SUPPLIED INFORMATION:
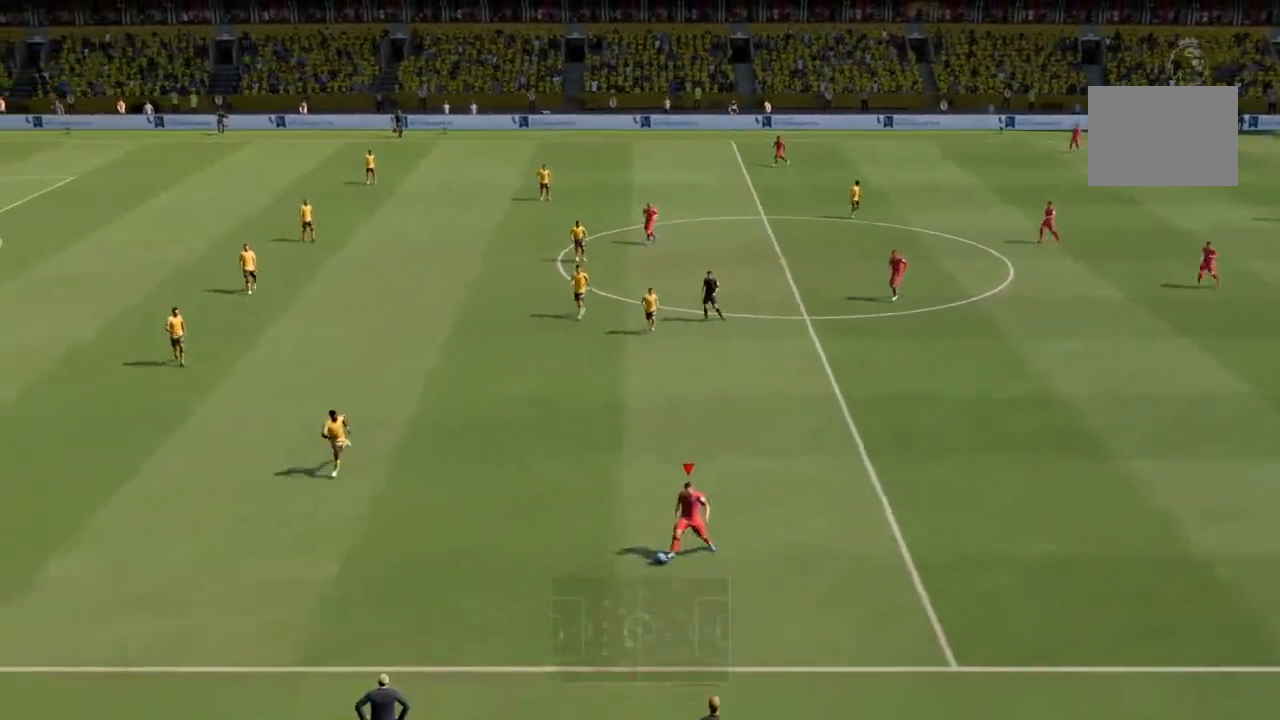
{"buttons": [], "left_stick": "left", "right_stick": "center", "events": []}
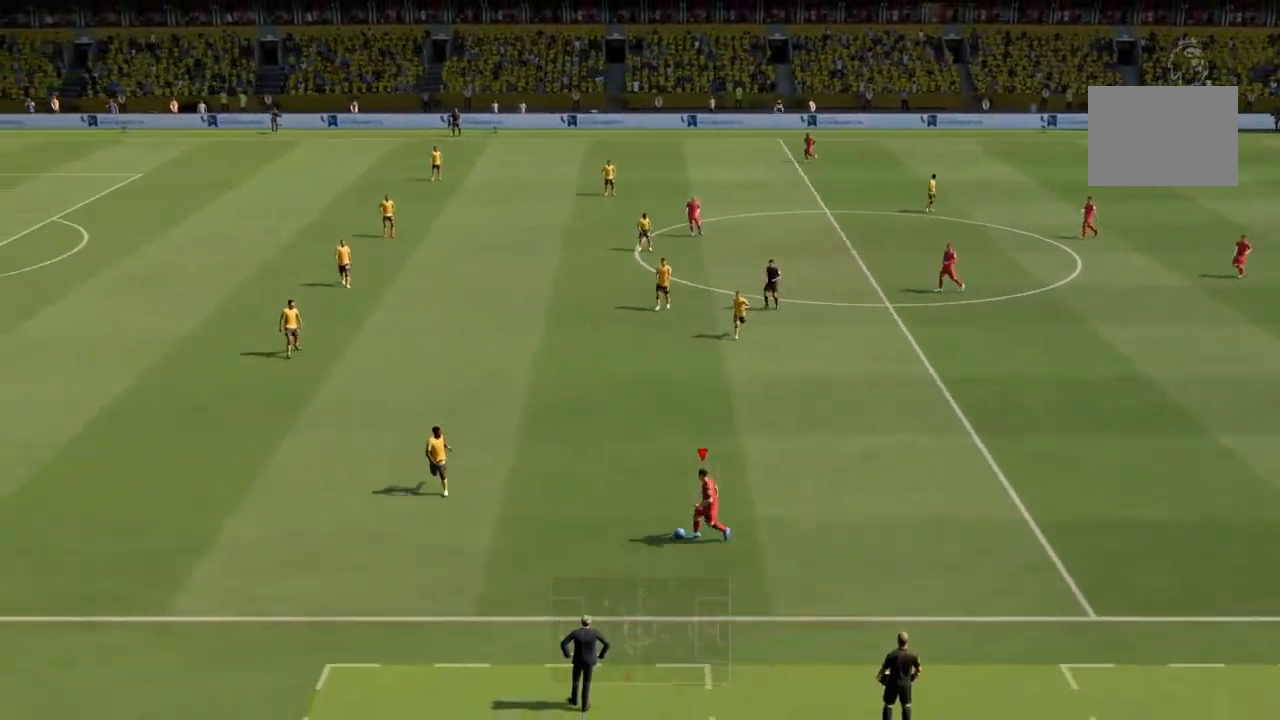
{"buttons": [], "left_stick": "up-left", "right_stick": "center", "events": [[134, "left_stick", "up-left"]]}
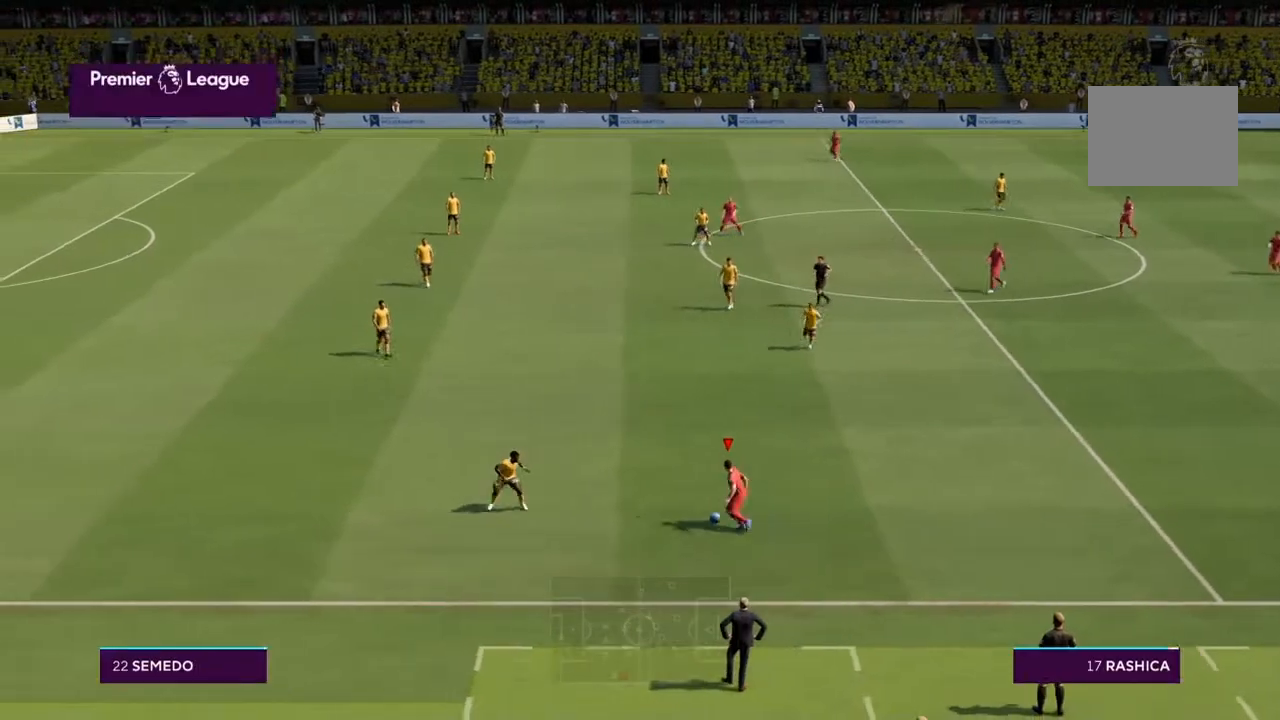
{"buttons": [], "left_stick": "down", "right_stick": "center", "events": [[67, "R2", "down"], [401, "R2", "up"], [434, "left_stick", "down"]]}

REQUIRED WORK: When you repeat the material above, keep every word exact and leave out the pictures.

SOLUTION TO THIS EXERCISE:
{"buttons": [], "left_stick": "left", "right_stick": "center", "events": []}
{"buttons": [], "left_stick": "up-left", "right_stick": "center", "events": [[134, "left_stick", "up-left"]]}
{"buttons": [], "left_stick": "down", "right_stick": "center", "events": [[67, "R2", "down"], [401, "R2", "up"], [434, "left_stick", "down"]]}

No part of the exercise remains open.